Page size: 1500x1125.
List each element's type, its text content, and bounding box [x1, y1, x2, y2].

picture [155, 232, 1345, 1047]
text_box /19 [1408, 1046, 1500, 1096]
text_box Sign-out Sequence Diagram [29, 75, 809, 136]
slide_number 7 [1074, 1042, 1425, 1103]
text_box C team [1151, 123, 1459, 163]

* Exercise objective
The answer should be nothing more than the lines from the one with "List each element's" through the end of the entries, restated word for word.

* Answer box
List each element's type, its text content, and bounding box [x1, y1, x2, y2].

picture [155, 232, 1345, 1047]
text_box /19 [1408, 1046, 1500, 1096]
text_box Sign-out Sequence Diagram [29, 75, 809, 136]
slide_number 7 [1074, 1042, 1425, 1103]
text_box C team [1151, 123, 1459, 163]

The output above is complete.